Nachweise über Betriebskostenabrechnungen vorenhalten

Der Gesundheitszustand des 63-Jährigen Angeklagten kann als eher schlecht bezeichnet werden. Seit 2014 ist der Hohenstein-Ernstthaler von Hartz IV abhängig. Dazu gehört, dass er fortlaufend Nachweise über Einkommen, Lebenssituation, Miete, Heizkosten, Wasser und Strom regelmäßig dem Jobcenter vorlegen muss. Immer wieder forderte die Behörde auch Nachweise über die Nebenkosten. Hierbei handelte es sich insbesondere um die Nebenkostenabrechnungen für den Zeitraum von 2014 bis 2017.

Diese lieferte der Angeklagte, der sich vor dem Amtsgericht verantworten musste, nicht ab. Seine Ausrede: Der Vermieter habe ihm diese noch nicht ausgehändigt, aber er wolle nachfragen, so das Versprechen gegenüber der Behörde.

Jobcenter stellte Strafantrag

Eine Weile lang akzeptierte das Jobcenter dies. Erst jetzt kam der Angeklagte dem Ersuchen des Jobcenters nach. Danach stellte sich heraus, dass der Betroffene über 4 Jahre lang insgesamt 1335,30 EUR zu viel vom Amt bezog. Das Jobcenter stellte daraufhin einen Strafantrag wegen Sozialleistungsbetrug.

Der Angeklagte, der bislang nie strafrechtlich in Erscheinung getreten war, gab vor Gericht zu, dass “es falsch war”. Auf die Frage des Gerichts, warum er dies tat, sagte der Mann, dass die Bezüge einfach nicht ausgereicht hätten. Denn vor Jahren wurde sein Sohn zu einer fünfeinhalb Jahren Gefängnisstrafe verurteilt. Daher würde sein Sohn im Gefängnis Bayreuth seine Zeit absitzen.

Die gesamte Familie habe sich von seinem Sohn abgewendet. “Ich bin der einzige, der noch zum ihm Kontakt hält und ihn besucht”, sagt der Angeklagte. Weil er aus gesundheitlichen Gründen schlecht zu Fuss gehen könne, habe er sich ein billiges Auto für 700 EUR gekauft, um den Sohn regelmäßig in Bayreuth besuchen zu können.

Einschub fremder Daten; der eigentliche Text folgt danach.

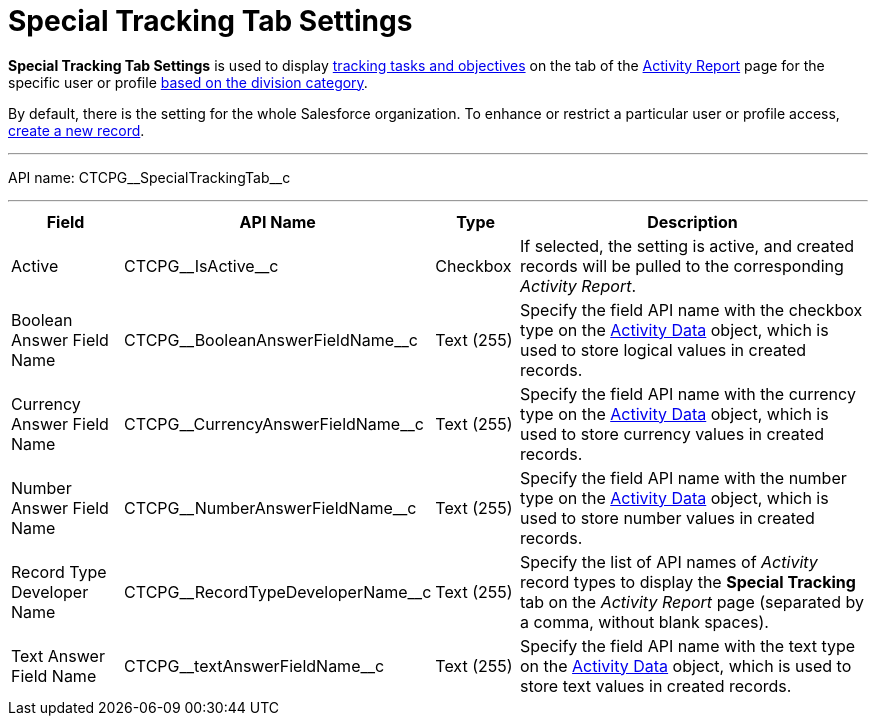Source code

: = Special Tracking Tab Settings

*Special Tracking Tab Settings* is used to display xref:admin-guide/targeting-and-marketing-cycles-management/create-a-new-record-of-marketing-detail-tracking.adoc#h2_726145408[tracking tasks and objectives] on the tab of the xref:admin-guide/activity-report-management/ref-guide/activity-report-interface.adoc#h2_683681312[Activity Report] page for the specific user or profile xref:admin-guide/targeting-and-marketing-cycles-management/add-a-new-division.adoc[based on the division category].

By default, there is the setting for the whole Salesforce organization. To enhance or restrict a particular user or profile access, xref:admin-guide/activity-report-management/configure-ct-product-tabs.adoc[create a new record].

'''''

API name: [.apiobject]#CTCPG\__SpecialTrackingTab__c#

'''''

[width="100%",cols="15%,20%,10%,55%"]
|===
|*Field* |*API Name* |*Type* |*Description*

|Active  |[.apiobject]#CTCPG\__IsActive__c# |Checkbox  |If selected, the setting is active, and created records will be pulled to the corresponding _Activity Report_.

|Boolean Answer Field Name |[.apiobject]#CTCPG\__BooleanAnswerFieldName__c#
|Text (255)  |Specify the field API name with the checkbox type on the xref:admin-guide/activity-report-management/ref-guide/activity-data-field-reference.adoc[Activity Data] object, which is used to store logical values in created records.

|Currency Answer Field Name |[.apiobject]#CTCPG\__CurrencyAnswerFieldName__c#
|Text (255) |Specify the field API name with the currency type on the xref:admin-guide/activity-report-management/ref-guide/activity-data-field-reference.adoc[Activity Data] object, which is used to store currency values in created records.

|Number Answer Field Name |[.apiobject]#CTCPG\__NumberAnswerFieldName__c#
|Text (255) |Specify the field API name with the number type on the xref:admin-guide/activity-report-management/ref-guide/activity-data-field-reference.adoc[Activity Data] object, which is used to store number values in created records.

|Record Type Developer Name
|[.apiobject]#CTCPG\__RecordTypeDeveloperName__c# |Text (255) |Specify the list of API names of _Activity_ record types to display the *Special Tracking* tab on the _Activity Report_ page (separated by a comma, without blank spaces).

|Text Answer Field Name |[.apiobject]#CTCPG\__textAnswerFieldName__c# |Text
(255)  |Specify the field API name with the text type on the xref:admin-guide/activity-report-management/ref-guide/activity-data-field-reference.adoc[Activity Data] object, which is used to store text values in created records.
|===


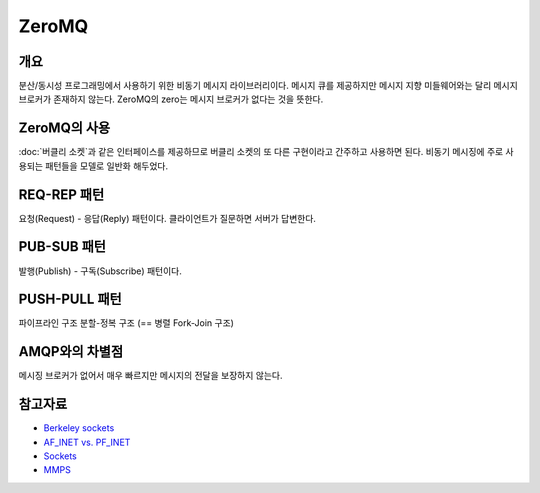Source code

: =======
ZeroMQ
=======

개요
-----
분산/동시성 프로그래밍에서 사용하기 위한 비동기 메시지 라이브러리이다.
메시지 큐를 제공하지만 메시지 지향 미들웨어와는 달리 메시지 브로커가 존재하지 않는다. ZeroMQ의 zero는 메시지 브로커가 없다는 것을 뜻한다.


ZeroMQ의 사용
------------

:doc:`버클리 소켓`과 같은 인터페이스를 제공하므로 버클리 소켓의 또 다른 구현이라고 간주하고 사용하면 된다.
비동기 메시징에 주로 사용되는 패턴들을 모델로 일반화 해두었다.


REQ-REP 패턴
------------

요청(Request) - 응답(Reply) 패턴이다.
클라이언트가 질문하면 서버가 답변한다.


PUB-SUB 패턴
------------

발행(Publish) - 구독(Subscribe) 패턴이다.


PUSH-PULL 패턴
------------

파이프라인 구조
분할-정복 구조 (== 병렬 Fork-Join 구조)


AMQP와의 차별점
-------------

메시징 브로커가 없어서 매우 빠르지만 메시지의 전달을 보장하지 않는다.

참고자료
----------
- `Berkeley sockets <https://en.wikipedia.org/wiki/Berkeley_sockets>`_
- `AF_INET vs. PF_INET <https://www.bangseongbeom.com/af-inet-vs-pf-inet.html#fn:bgnet-2>`_
- `Sockets <https://pubs.opengroup.org/onlinepubs/009696699/functions/xsh_chap02_10.html>`_
- `MMPS <https://zguide.zeromq.org/docs/chapter2/#Missing-Message-Problem-Solver>`_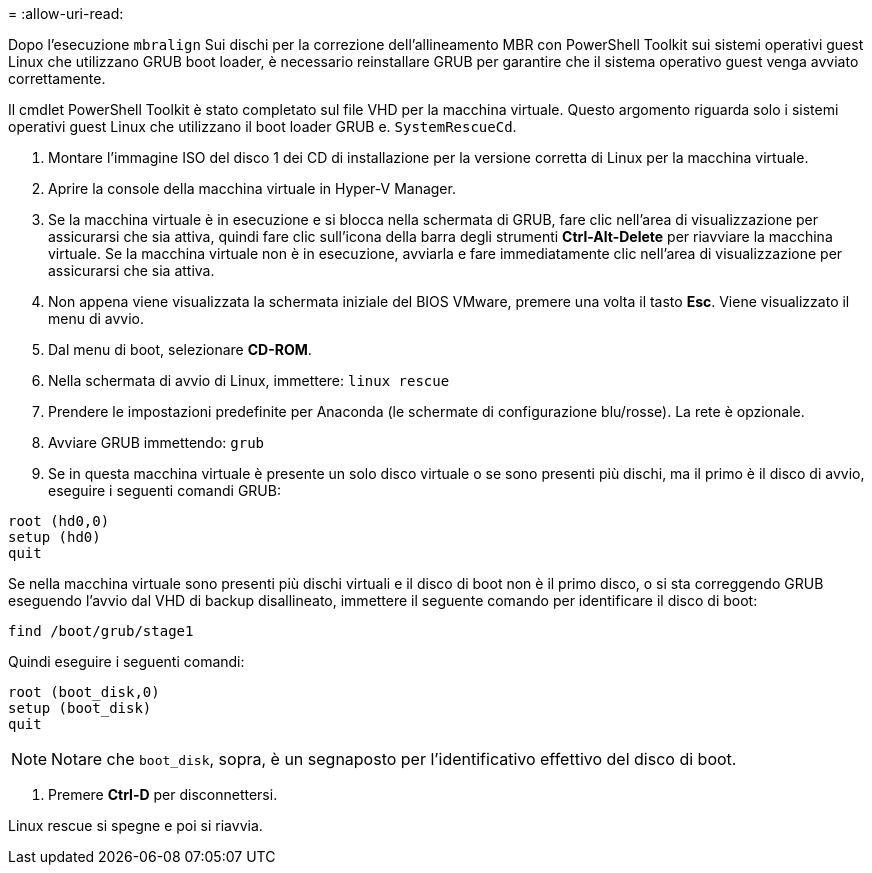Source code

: = 
:allow-uri-read: 


Dopo l'esecuzione `mbralign` Sui dischi per la correzione dell'allineamento MBR con PowerShell Toolkit sui sistemi operativi guest Linux che utilizzano GRUB boot loader, è necessario reinstallare GRUB per garantire che il sistema operativo guest venga avviato correttamente.

Il cmdlet PowerShell Toolkit è stato completato sul file VHD per la macchina virtuale. Questo argomento riguarda solo i sistemi operativi guest Linux che utilizzano il boot loader GRUB e. `SystemRescueCd`.

. Montare l'immagine ISO del disco 1 dei CD di installazione per la versione corretta di Linux per la macchina virtuale.
. Aprire la console della macchina virtuale in Hyper-V Manager.
. Se la macchina virtuale è in esecuzione e si blocca nella schermata di GRUB, fare clic nell'area di visualizzazione per assicurarsi che sia attiva, quindi fare clic sull'icona della barra degli strumenti *Ctrl-Alt-Delete* per riavviare la macchina virtuale. Se la macchina virtuale non è in esecuzione, avviarla e fare immediatamente clic nell'area di visualizzazione per assicurarsi che sia attiva.
. Non appena viene visualizzata la schermata iniziale del BIOS VMware, premere una volta il tasto *Esc*. Viene visualizzato il menu di avvio.
. Dal menu di boot, selezionare *CD-ROM*.
. Nella schermata di avvio di Linux, immettere: `linux rescue`
. Prendere le impostazioni predefinite per Anaconda (le schermate di configurazione blu/rosse). La rete è opzionale.
. Avviare GRUB immettendo: `grub`
. Se in questa macchina virtuale è presente un solo disco virtuale o se sono presenti più dischi, ma il primo è il disco di avvio, eseguire i seguenti comandi GRUB:


[listing]
----
root (hd0,0)
setup (hd0)
quit
----
Se nella macchina virtuale sono presenti più dischi virtuali e il disco di boot non è il primo disco, o si sta correggendo GRUB eseguendo l'avvio dal VHD di backup disallineato, immettere il seguente comando per identificare il disco di boot:

[listing]
----
find /boot/grub/stage1
----
Quindi eseguire i seguenti comandi:

[listing]
----
root (boot_disk,0)
setup (boot_disk)
quit
----

NOTE: Notare che `boot_disk`, sopra, è un segnaposto per l'identificativo effettivo del disco di boot.

. Premere *Ctrl-D* per disconnettersi.


Linux rescue si spegne e poi si riavvia.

Gericht stellte Verfahren ein

In der Zwischenzeit habe er aber bereits 150 EUR an das Jobcenter zurückgezahlt. Mit der Behörde habe er eine monatliche Rate von 50 EUR vereinbart. “Ich bin nicht sein Verteidiger, ich will hier aber auch nicht plädieren müssen. Er hat sich nie etwas zu Schulden kommen lassen. Angesichts der besonderen Situation wäre ich für eine Verfahrenseinstellung”, so Oberstaatsanwalt Holger Illing. Das Gericht zeigte Erbahmen und stellte das Verfahren nach Paragraf 153a der Strafprozessordnung ein.